[Required work]
Below are records with pictures. Transcribe exactly, and only, the lines from the line with "Diehl Defence" to the line with "mercati insurtech e", both ends included, but not the pictures.

[Records to use]
┌──

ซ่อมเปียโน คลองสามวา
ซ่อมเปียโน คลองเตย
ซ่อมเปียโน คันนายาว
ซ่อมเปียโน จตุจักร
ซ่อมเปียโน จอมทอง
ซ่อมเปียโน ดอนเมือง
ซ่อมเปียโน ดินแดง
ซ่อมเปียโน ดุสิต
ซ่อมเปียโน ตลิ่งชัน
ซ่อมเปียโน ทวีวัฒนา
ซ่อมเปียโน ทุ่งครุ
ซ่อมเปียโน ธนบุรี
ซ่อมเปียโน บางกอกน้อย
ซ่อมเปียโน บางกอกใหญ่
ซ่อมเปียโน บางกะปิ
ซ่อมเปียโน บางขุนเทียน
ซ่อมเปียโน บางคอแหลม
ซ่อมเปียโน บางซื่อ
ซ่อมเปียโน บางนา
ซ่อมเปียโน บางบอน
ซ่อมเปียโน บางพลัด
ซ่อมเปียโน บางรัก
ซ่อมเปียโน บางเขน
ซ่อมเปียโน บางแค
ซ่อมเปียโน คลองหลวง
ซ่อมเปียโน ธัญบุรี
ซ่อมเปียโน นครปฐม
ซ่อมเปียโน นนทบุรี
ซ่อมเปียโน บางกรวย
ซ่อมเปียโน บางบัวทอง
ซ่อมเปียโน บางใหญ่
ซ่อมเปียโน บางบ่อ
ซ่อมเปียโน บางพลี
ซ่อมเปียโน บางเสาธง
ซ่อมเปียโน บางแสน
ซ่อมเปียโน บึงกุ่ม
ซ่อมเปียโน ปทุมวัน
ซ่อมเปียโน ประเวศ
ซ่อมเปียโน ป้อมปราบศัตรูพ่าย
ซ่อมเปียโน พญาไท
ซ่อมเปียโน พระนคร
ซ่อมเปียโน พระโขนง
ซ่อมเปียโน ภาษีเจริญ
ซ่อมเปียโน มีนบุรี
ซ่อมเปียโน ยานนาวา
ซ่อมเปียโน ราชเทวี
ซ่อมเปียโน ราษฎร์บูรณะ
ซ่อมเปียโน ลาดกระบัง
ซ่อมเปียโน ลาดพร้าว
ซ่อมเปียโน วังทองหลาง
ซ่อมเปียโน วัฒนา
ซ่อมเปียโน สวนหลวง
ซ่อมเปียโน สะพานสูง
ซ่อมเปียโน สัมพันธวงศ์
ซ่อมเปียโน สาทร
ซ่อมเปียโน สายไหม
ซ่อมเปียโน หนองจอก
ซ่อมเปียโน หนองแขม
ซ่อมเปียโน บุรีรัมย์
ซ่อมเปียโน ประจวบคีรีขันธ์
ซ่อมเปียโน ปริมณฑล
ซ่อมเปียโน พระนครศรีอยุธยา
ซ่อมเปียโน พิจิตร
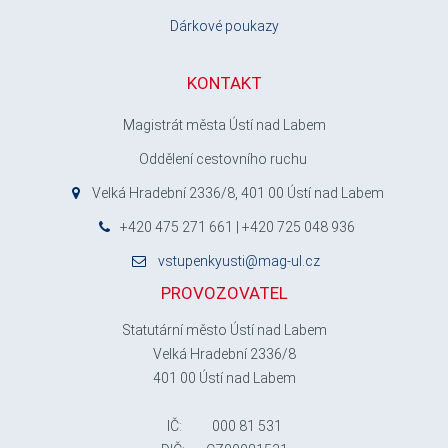
Dárkové poukazy
KONTAKT
Magistrát města Ústí nad Labem
Oddělení cestovního ruchu
Velká Hradební 2336/8, 401 00 Ústí nad Labem
+420 475 271 661 | +420 725 048 936
vstupenkyusti@mag-ul.cz
PROVOZOVATEL
Statutární město Ústí nad Labem
Velká Hradební 2336/8
401 00 Ústí nad Labem
IČ: 000 81 531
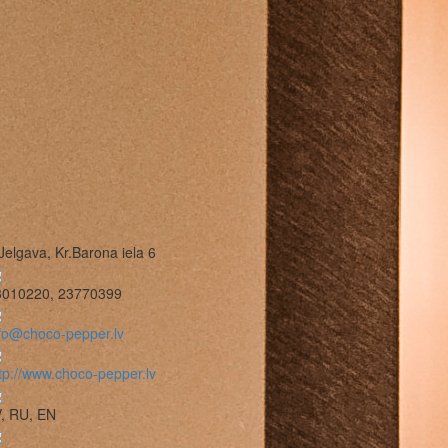
Jelgava, Kr.Barona iela 6
3010220, 23770399
fo@choco-pepper.lv
tp://www.choco-pepper.lv
, RU, EN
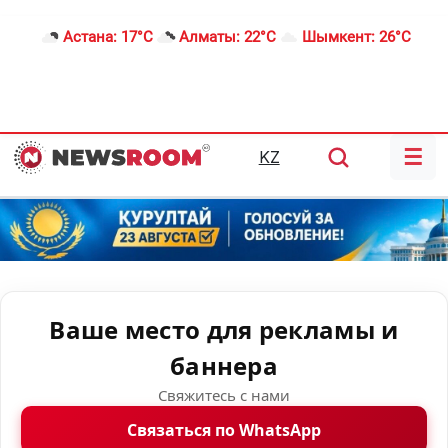
Астана:
17°C
Алматы:
22°C
Шымкент:
26°C
☰
KZ
Ваше место для рекламы и
баннера
Свяжитесь с нами
Связаться по WhatsApp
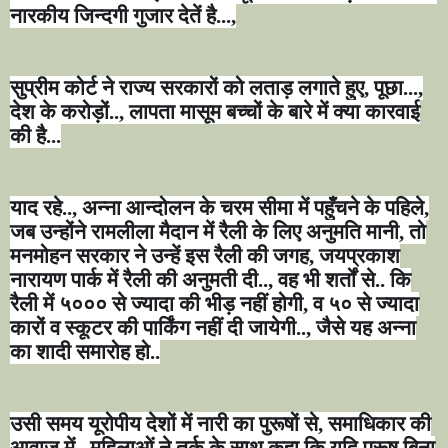
नारकीय जिन्दगी गुजार देतें है...
,
सुप्रीम कोर्ट ने राज्य सरकारों को लताड़ लगाते हुए
,
पूछा...
,
देश के करोड़ों..
,
लापता मासूम बच्चों के बारे में क्या कारवाई
की है...
याद रहे..
,
अन्ना आन्दोलन के चरम सीमा में पहुँचने के पहिले
,
जब उन्होंने रामलीला मैदान में रैली के लिए अनुमति मानी
,
तो
मनमोहन सरकार ने उन्हें इस रैली की जगह
,
जयप्रकाश
नारायण पार्क में रैली की अनुमती दी..
,
वह भी शर्तों से.. कि
रैली में ५००० से ज्यादा की भीड़ नहीं होगी
,
व ५० से ज्यादा
कारों व स्कूटर की पार्किंग नहीं दी जायेगी..
,
जैसे यह अन्ना
का शादी समारोह हो..
उसी समय यूरोपीय देशों में नारी का पुरूषों से
,
समाधिकार की
आवाज में
,
महिलाओं ने तर्क के साथ कहा कि यदि पुरूष बिना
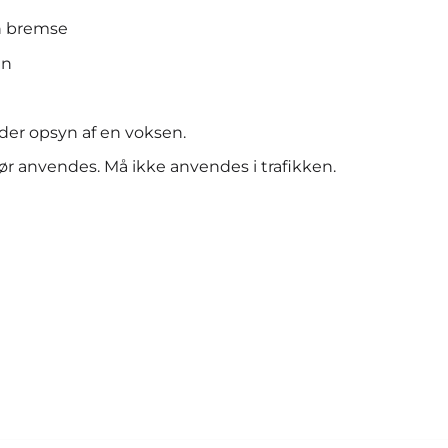
en bremse
en
er opsyn af en voksen.
r anvendes. Må ikke anvendes i trafikken.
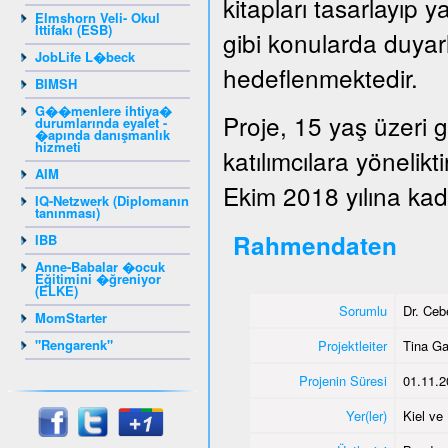
kitapları tasarlayıp y
Elmshorn Veli- Okul
İttifakı (ESB)
gibi konularda duyarlı
JobLife L�beck
hedeflenmektedir.
BIMSH
G��menlere ihtiya�
Proje, 15 yaş üzeri 
durumlarında eyalet -
�apında danışmanlık
hizmeti
katılımcılara yönelik
AIM
Ekim 2018 yılına kada
IQ-Netzwerk (Diplomanın
tanınması)
Rahmendaten
IBB
Anne-Babalar �ocuk
Eğitimini �ğreniyor
(ELKE)
Sorumlu
Dr. Ce
MomStarter
"Rengarenk"
Projektleiter
Tina G
Projenin Süresi
01.11.2
Yer(ler)
Kiel v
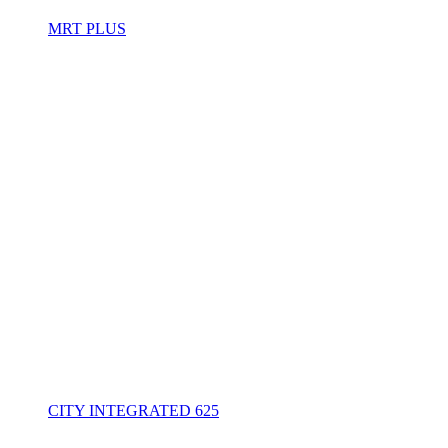
MRT PLUS
CITY INTEGRATED 625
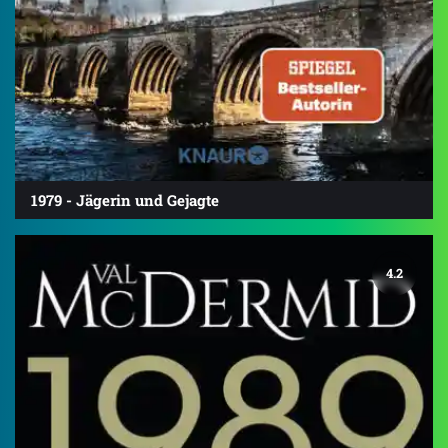
1979 - Jägerin und Gejagte
4.2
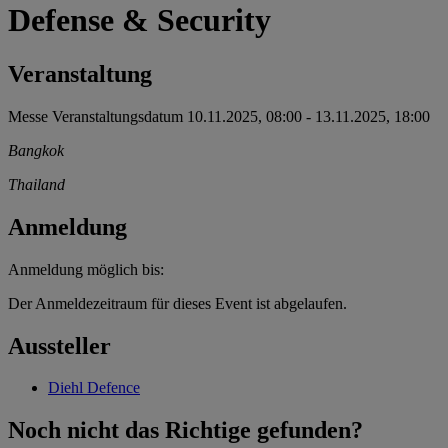
Defense & Security
Veranstaltung
Messe
Veranstaltungsdatum
10.11.2025, 08:00
-
13.11.2025, 18:00
Bangkok
Thailand
Anmeldung
Anmeldung möglich bis:
Der Anmeldezeitraum für dieses Event ist abgelaufen.
Aussteller
Diehl Defence
Noch nicht das Richtige gefunden?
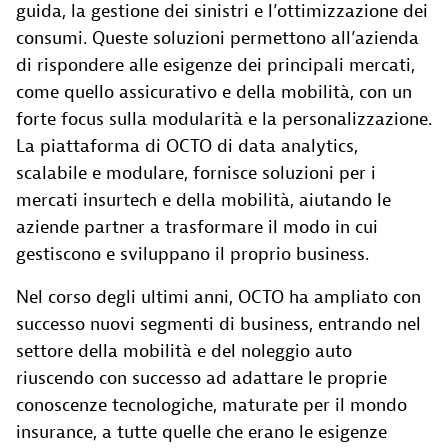
guida, la gestione dei sinistri e l’ottimizzazione dei
consumi. Queste soluzioni permettono all’azienda
di rispondere alle esigenze dei principali mercati,
come quello assicurativo e della mobilità, con un
forte focus sulla modularità e la personalizzazione.
La piattaforma di OCTO di data analytics,
scalabile e modulare, fornisce soluzioni per i
mercati insurtech e della mobilità, aiutando le
aziende partner a trasformare il modo in cui
gestiscono e sviluppano il proprio business.
Nel corso degli ultimi anni, OCTO ha ampliato con
successo nuovi segmenti di business, entrando nel
settore della mobilità e del noleggio auto
riuscendo con successo ad adattare le proprie
conoscenze tecnologiche, maturate per il mondo
insurance, a tutte quelle che erano le esigenze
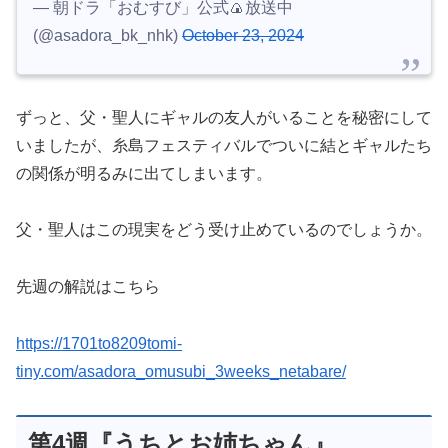
— 朝ドラ「おむすび」公式🍙放送中
(@asadora_bk_nhk)
October 23, 2024
ずっと、父・聖人にギャルの友人がいることを秘密にして
いましたが、糸島フェスティバルでついに結とギャルたち
の関係が明るみに出てしまいます。
父・聖人はこの現実をどう受け止めているのでしょうか。
先週の解説はこちら
https://1701to8209tomi-
tiny.com/asadora_omusubi_3weeks_netabare/
第4週『うちとお姉ちゃん』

└──

[Written reply]
Diehl Defence
Noch nicht das Richtige gefunden?
guida, la gestione dei sinistri e l’ottimizzazione dei
consumi. Queste soluzioni permettono all’azienda
di rispondere alle esigenze dei principali mercati,
come quello assicurativo e della mobilità, con un
forte focus sulla modularità e la personalizzazione.
La piattaforma di OCTO di data analytics,
scalabile e modulare, fornisce soluzioni per i
mercati insurtech e della mobilità, aiutando le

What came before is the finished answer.